Economic Development Administration, U.S. Department of Commerce.
Notice and request for information.
The Obama Administration announces and requests public comments on the structure of the Strong Cities, Strong Communities Visioning Challenge (SC2 Pilot Challenge), which is a component of the SC2 Interagency Initiative led by the White House Office of Urban Policy. The SC2 Interagency Initiative is a multi-agency, capacity-building effort to coordinate Federal resources offered by the U.S. Department of Commerce, U.S. Department of Housing and Urban Development, U.S. Environmental Protection Agency, U.S. Department of Labor, U.S. Department of Health and Human Services, U.S. Department of Agriculture, U.S. Department of Energy, U.S. Department of Education, U.S. Department of Justice, U.S. Department of Transportation, U.S. Department of the Treasury, U.S. Small Business Administration, and U.S. Army Corps of Engineers (collectively, the “SC2 Interagency Partnership”), to address the many planning, housing, and economic challenges facing communities across the United States. The President has called upon executive departments and agencies to work together more strategically—through better coordination of human, regulatory and financial resources—with economically distressed cities in the Nation by identifying barriers to federal assistance.
Subject to the availability of funds under Economic Development Administration's (EDA) Economic Adjustment Assistance program (42 U.S.C. 3149), the SC2 Pilot Challenge will offer a total of $6 million to support the development and implementation of comprehensive economic development strategic plans for approximately six cities. Each of the winning cities (one selected in each of EDA's six geographic regions) will be awarded $1 million to conduct a community-led challenge competition (referred to as the “Challenge Competition”) with the support of the SC2 Interagency Partnership, and will receive technical assistance and support from EDA to conduct the Challenge Competition. As a part of the Challenge Competition, each city will invite multidisciplinary teams, representing a variety of disciplines with complementary skills in the economic development arena, to submit proposals for comprehensive economic development strategic plans establishing and promoting a vision and approach to stimulate local economic development. The proposals are expected to be multi-faceted, to include plans to restructure and realign land-uses, infrastructure, and economic and social resources (e.g., industry clusters, workforce development), and economic development approaches that promote competitiveness and high-growth potential.

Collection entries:
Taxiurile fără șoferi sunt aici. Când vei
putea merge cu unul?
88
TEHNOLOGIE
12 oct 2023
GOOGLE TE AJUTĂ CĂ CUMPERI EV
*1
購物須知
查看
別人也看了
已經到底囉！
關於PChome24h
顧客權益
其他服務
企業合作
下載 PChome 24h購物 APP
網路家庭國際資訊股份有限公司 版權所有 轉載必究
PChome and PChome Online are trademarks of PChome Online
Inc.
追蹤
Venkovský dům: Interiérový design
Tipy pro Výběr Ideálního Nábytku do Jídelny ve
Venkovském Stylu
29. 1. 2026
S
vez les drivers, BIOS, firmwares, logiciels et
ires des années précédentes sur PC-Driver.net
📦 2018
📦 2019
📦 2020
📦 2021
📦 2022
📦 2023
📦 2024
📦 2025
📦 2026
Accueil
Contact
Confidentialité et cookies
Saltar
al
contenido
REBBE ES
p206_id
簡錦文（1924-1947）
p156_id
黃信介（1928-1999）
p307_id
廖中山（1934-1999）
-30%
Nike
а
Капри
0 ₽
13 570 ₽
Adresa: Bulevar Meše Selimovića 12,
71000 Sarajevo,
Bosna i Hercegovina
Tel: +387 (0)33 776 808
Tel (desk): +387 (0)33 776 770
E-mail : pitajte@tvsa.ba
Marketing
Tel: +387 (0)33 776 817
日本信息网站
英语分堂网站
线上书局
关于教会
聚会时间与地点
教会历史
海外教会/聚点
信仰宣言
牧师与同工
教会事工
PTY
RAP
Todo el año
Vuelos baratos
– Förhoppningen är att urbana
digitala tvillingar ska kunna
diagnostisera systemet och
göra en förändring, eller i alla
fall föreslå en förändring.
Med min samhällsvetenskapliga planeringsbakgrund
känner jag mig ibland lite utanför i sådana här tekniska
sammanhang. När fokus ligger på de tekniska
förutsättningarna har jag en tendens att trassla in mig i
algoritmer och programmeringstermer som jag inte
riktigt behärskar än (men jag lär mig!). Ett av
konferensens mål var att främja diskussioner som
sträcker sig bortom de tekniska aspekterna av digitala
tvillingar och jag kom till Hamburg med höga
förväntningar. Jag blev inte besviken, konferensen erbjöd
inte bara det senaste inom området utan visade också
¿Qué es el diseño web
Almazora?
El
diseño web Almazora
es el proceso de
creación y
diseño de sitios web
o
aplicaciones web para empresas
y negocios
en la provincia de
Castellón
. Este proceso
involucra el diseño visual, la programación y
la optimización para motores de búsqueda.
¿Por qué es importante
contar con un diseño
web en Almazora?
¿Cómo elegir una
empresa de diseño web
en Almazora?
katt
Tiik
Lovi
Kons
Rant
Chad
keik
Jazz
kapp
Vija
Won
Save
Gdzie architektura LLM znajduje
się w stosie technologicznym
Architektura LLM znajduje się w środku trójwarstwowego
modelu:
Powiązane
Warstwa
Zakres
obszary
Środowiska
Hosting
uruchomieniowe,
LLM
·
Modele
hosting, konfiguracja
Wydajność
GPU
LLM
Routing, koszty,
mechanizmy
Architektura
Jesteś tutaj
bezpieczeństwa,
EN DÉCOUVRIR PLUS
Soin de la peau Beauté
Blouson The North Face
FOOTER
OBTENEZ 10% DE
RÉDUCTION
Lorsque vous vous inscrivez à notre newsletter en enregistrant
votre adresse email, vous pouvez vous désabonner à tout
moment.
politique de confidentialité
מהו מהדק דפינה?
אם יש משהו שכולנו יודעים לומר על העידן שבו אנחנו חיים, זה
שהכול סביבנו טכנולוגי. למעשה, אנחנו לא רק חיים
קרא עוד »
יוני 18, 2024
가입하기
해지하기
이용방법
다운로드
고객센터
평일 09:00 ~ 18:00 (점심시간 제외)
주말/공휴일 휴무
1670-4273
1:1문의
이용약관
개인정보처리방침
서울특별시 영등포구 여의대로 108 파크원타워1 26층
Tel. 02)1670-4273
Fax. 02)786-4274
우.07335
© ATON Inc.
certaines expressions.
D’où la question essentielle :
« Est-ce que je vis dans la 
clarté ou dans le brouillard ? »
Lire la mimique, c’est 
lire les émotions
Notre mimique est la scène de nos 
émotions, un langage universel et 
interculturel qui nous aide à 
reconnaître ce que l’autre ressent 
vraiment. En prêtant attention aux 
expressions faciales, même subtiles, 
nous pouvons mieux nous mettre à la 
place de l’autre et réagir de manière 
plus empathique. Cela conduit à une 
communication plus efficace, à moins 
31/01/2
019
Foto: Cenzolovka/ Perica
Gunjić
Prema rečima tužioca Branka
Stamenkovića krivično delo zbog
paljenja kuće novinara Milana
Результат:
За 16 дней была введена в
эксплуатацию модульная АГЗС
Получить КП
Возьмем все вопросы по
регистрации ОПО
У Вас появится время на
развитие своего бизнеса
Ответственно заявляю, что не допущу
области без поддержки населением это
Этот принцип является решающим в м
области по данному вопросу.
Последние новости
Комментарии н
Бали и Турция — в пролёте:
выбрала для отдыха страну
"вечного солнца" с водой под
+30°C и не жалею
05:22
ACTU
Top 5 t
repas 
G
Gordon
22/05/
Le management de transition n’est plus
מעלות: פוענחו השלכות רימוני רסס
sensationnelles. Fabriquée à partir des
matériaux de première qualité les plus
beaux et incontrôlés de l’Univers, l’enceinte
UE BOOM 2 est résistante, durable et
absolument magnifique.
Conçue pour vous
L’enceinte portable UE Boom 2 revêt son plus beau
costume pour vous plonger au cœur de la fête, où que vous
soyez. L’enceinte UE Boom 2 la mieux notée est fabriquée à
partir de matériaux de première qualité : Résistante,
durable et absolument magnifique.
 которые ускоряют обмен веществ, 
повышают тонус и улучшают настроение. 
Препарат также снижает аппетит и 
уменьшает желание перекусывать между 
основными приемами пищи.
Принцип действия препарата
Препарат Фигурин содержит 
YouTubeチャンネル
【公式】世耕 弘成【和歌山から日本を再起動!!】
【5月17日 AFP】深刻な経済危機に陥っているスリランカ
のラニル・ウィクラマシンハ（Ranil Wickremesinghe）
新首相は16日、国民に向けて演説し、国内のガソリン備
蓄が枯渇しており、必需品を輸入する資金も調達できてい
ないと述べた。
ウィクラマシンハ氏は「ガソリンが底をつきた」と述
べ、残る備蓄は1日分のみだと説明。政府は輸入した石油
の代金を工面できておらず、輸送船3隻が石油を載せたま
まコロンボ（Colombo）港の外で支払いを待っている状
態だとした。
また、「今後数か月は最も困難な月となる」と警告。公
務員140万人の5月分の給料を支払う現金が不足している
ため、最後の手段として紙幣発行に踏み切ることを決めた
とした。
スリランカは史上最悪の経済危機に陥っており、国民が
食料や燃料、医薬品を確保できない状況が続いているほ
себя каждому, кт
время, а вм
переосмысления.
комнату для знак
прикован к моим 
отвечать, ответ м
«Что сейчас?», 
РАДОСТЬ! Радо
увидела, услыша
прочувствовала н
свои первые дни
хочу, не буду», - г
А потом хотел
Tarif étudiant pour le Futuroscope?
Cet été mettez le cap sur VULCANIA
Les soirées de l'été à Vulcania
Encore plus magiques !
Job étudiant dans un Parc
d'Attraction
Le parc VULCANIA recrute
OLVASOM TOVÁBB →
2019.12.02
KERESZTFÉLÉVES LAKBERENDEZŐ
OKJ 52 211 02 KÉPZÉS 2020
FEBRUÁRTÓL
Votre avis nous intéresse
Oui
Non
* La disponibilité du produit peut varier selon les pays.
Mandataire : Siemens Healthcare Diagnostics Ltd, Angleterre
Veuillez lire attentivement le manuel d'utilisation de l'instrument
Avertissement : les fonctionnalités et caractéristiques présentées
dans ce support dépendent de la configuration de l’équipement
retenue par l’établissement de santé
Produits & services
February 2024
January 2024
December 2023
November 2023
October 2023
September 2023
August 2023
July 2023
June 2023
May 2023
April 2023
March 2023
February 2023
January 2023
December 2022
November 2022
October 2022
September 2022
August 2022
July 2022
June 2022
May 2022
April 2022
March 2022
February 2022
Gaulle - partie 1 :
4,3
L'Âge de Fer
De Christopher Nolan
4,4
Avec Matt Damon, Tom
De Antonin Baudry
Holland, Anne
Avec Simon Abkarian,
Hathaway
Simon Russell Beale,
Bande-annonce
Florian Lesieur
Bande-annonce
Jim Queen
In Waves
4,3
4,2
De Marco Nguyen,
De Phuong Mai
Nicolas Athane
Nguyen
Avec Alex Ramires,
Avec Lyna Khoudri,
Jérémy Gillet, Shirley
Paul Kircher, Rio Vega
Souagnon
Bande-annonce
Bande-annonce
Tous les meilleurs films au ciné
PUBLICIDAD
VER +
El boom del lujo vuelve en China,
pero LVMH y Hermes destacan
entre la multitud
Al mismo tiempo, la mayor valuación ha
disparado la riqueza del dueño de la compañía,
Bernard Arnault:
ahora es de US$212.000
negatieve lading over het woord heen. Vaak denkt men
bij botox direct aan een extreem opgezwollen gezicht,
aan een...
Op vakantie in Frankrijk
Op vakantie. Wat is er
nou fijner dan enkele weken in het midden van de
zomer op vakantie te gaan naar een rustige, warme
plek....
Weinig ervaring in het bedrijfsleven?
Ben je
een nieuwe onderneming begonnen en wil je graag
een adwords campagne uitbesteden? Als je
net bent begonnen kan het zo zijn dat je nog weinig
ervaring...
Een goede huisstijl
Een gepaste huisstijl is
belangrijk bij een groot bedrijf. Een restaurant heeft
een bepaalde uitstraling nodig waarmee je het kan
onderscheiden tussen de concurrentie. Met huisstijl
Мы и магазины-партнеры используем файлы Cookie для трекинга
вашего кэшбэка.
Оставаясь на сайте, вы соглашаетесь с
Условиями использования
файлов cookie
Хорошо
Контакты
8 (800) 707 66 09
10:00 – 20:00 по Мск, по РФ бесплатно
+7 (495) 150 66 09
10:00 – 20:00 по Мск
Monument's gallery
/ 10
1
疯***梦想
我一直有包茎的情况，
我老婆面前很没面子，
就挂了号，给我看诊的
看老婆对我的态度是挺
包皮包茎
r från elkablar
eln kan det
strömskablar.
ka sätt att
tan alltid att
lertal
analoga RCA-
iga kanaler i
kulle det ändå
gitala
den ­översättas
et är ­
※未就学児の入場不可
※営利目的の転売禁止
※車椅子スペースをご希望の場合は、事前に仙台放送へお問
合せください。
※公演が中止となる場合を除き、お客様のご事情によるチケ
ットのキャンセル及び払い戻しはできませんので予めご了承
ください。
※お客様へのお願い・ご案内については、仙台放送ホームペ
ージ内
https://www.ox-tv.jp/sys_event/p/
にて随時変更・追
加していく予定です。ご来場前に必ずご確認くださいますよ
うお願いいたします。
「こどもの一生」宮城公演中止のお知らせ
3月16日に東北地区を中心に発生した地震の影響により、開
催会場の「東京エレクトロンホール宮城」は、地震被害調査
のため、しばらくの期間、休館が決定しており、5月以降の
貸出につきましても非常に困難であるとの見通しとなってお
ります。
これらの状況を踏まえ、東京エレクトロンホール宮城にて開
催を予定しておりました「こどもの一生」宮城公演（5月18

WHAT TO DO:
A - Render the entries as a JSON list of strings with one string per line, omitting blank lines, starting at the first line of the entries and ending at the line that contains "sammanhang. När fokus ligger på de tekniska".
B - Continue the notice on the Strong Cities, Strong Communities Visioning Challenge from the point where it ends.
The text and the entries are unrelated to each other.

RESULTS BY TASK:
A -
[
  "Taxiurile fără șoferi sunt aici. Când vei",
  "putea merge cu unul?",
  "88",
  "TEHNOLOGIE",
  "12 oct 2023",
  "GOOGLE TE AJUTĂ CĂ CUMPERI EV",
  "*1",
  "購物須知",
  "查看",
  "別人也看了",
  "已經到底囉！",
  "關於PChome24h",
  "顧客權益",
  "其他服務",
  "企業合作",
  "下載 PChome 24h購物 APP",
  "網路家庭國際資訊股份有限公司 版權所有 轉載必究",
  "PChome and PChome Online are trademarks of PChome Online",
  "Inc.",
  "追蹤",
  "Venkovský dům: Interiérový design",
  "Tipy pro Výběr Ideálního Nábytku do Jídelny ve",
  "Venkovském Stylu",
  "29. 1. 2026",
  "S",
  "vez les drivers, BIOS, firmwares, logiciels et",
  "ires des années précédentes sur PC-Driver.net",
  "📦 2018",
  "📦 2019",
  "📦 2020",
  "📦 2021",
  "📦 2022",
  "📦 2023",
  "📦 2024",
  "📦 2025",
  "📦 2026",
  "Accueil",
  "Contact",
  "Confidentialité et cookies",
  "Saltar",
  "al",
  "contenido",
  "REBBE ES",
  "p206_id",
  "簡錦文（1924-1947）",
  "p156_id",
  "黃信介（1928-1999）",
  "p307_id",
  "廖中山（1934-1999）",
  "-30%",
  "Nike",
  "а",
  "Капри",
  "0 ₽",
  "13 570 ₽",
  "Adresa: Bulevar Meše Selimovića 12,",
  "71000 Sarajevo,",
  "Bosna i Hercegovina",
  "Tel: +387 (0)33 776 808",
  "Tel (desk): +387 (0)33 776 770",
  "E-mail : pitajte@tvsa.ba",
  "Marketing",
  "Tel: +387 (0)33 776 817",
  "日本信息网站",
  "英语分堂网站",
  "线上书局",
  "关于教会",
  "聚会时间与地点",
  "教会历史",
  "海外教会/聚点",
  "信仰宣言",
  "牧师与同工",
  "教会事工",
  "PTY",
  "RAP",
  "Todo el año",
  "Vuelos baratos",
  "– Förhoppningen är att urbana",
  "digitala tvillingar ska kunna",
  "diagnostisera systemet och",
  "göra en förändring, eller i alla",
  "fall föreslå en förändring.",
  "Med min samhällsvetenskapliga planeringsbakgrund",
  "känner jag mig ibland lite utanför i sådana här tekniska",
  "sammanhang. När fokus ligger på de tekniska"
]

B -
The final comprehensive economic development strategic plan for the city will be based on a genuine understanding of the local, regional, and global economic realities. The plan will serve as a blueprint to guide the city's and region's future investments towards economic prosperity.
To design the Challenge Competition, EDA anticipates using the new authority granted to Federal agencies to conduct prize competitions and challenges under the America Creating Opportunities to Meaningfully Promote Excellence in Technology, Education, and Science (COMPETES) Reauthorization Act of 2010 (Pub. L. 111-358 (2011)) (America COMPETES Act). In this regard, EDA will engage a prize and challenge expert to help develop the competition framework, including rules regarding eligibility, potential prize amounts, process and other criteria, that each winning city will use to run its local Challenge Competition.
Through this notice, EDA requests public comments on the structure of the SC2 Pilot Challenge, in particular regarding how the agency can best use the America COMPETES Act authority to conduct prize competitions to implement the SC2 Pilot Challenge. Please also see the section titled “Solicitation for Comments on the SC2 Pilot Challenge” for a list of specific questions. Subject to the availability of funds in FY 2012, EDA anticipates publishing a federal funding opportunity (FFO) notice to announce the SC2 Pilot Challenge in December 2011.
EDA invites comments from interested parties in both the public and private sectors to be considered in the formulation of the FFO announcement for the SC2 Pilot Challenge. Interested parties should submit comments in writing by e-mail or facsimile, as Start Printed Page 40687provided below under ADDRESSES, on or before thirty days from the publication of this notice.
Comments may be submitted by any of the following methods:
- E-mail: email@example.com. Please state “Comment on SC2 Pilot Challenge” in the subject line.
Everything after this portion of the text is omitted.